Secure communications outside the corporate firewall depends on adding a new element -- a management presence server (Intel calls this a “vPro-enabled gateway”) -- to the network infrastructure. This will require integration with network switch manufacturers, firewall vendors, and vendors who design management consoles in order to create an infrastructure that supports encrypted roaming communication. So although encrypted roaming communication is enabled as a feature in vPro PCs version 4.0 and higher, the feature may not be fully useful (except in having a "ready" PC) until the infrastructure is functional.

3. BENEFITS

3.1 Benefits Offered By Intel vPro Technology

Now the billion dollar question- what benefits does the Intel vPro technology offers for enterprises? Many major software companies have been working to develop new, and/or update current, applications to take advantage of the vPro platform. These hardware innovations, when combined with compatible software solutions, represent the superior manageability and strengthened security behind the Intel vPro brand. Major benefits can be summed up as:

1.      Energy Efficiency:

 One of the proven benefits of the technology is its energy efficiency. The Core 2 Duo processor is 40 percent faster and more efficient than the Pentium 4. The Core 2 Duo uses 65 watts of power compared to the 85 watts of a Pentium 4 processor. It generates less heat, which keeps the computers cooler. Because the systems are cooler, the fans don't need to run as often, which means they're quieter and use even less electricity.
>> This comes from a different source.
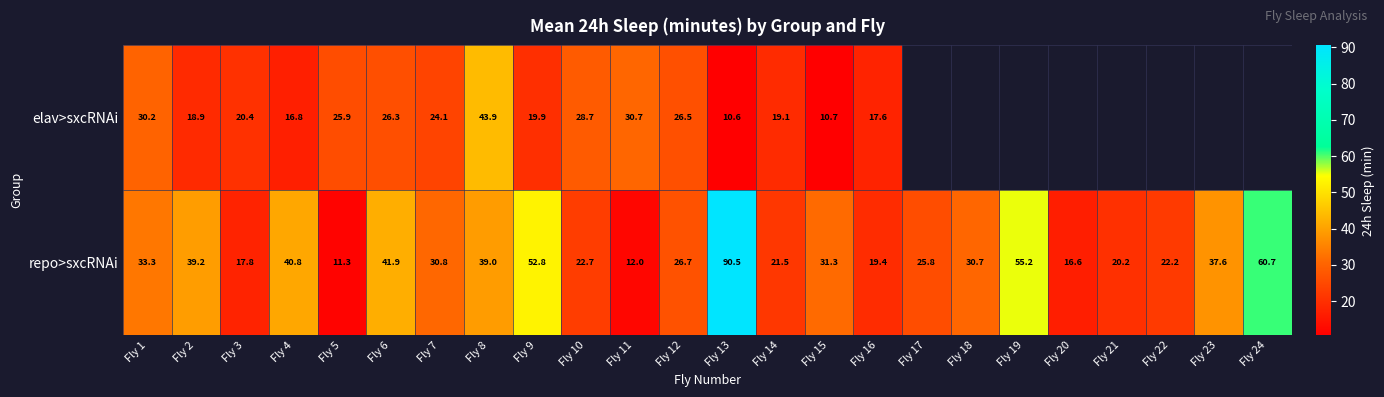

Which series changed the most between Fly 1 and Fly 13?

repo>sxcRNAi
2.      Active Management Technology:

The ATM capability is designed to improve desktop management by letting IT personnel access and manage computers even when the systems are powered off or the operating systems won't boot up. This could be a huge benefit to small businesses that rely on managed service providers for data security, disaster recovery, data backup or a number of other remote-access services. For example, let’s say you contract with a company to provide your small business with remote desktop management. Your PCs can be serviced and maintained as long as they're on and the OS is working properly. But should a system fail, your IT provider has to send a technician for on-site repair. That means down time for the company as they wait for the technician to arrive. In theory, this could let you take care of important maintenance tasks at a time that won't adversely impact the company’s employees' productivity.

 3.VirtualizationTechnology:
The VT that's a part of the Core 2 Duo processor is designed to help protect systems from security threats. According to Intel documents, systems with vPro help compliant third-party security software identify more threats before they reach the OS, isolate infected systems more quickly and update PCs regardless of their power state.

Security software vendors will be able to take advantage of vPro's virtualization technology and create virtual appliances that handle security and tasks in a tamper-resistant area on a system's hard drive. This area is set apart from the system's OS, invisible to the user and accessible only by authorized IT technicians. This provides improved security to the enterprises with less time and cost spent on it.

4. CONCLUSION

 Inspite of all criticisms being raised, which is common for every new technologies, the Intel vPro technology proves itself a powerful technology for pacing the growth of enterprises around the globe. It certainly is the answer to the quest of enterprises for cost reduction, without compromising the quality of service and their ever growing needs. Researches around the globe have shown that the use of vPro technology has helped industries gain forehand in their respective areas when compared to those who don’t use it. Although the implementation of the technology needs some initial investment, it is tolerable when considering the benefits offered by adapting to it. Also, Intel is vigilant in providing technical support to enterprises for using vPro technology. Moreover, new versions and updates of the technology is coming from Intel, by eliminating the faults of previous versions. In short, enterprises around the globe are on the go with this entirely new technology from Intel.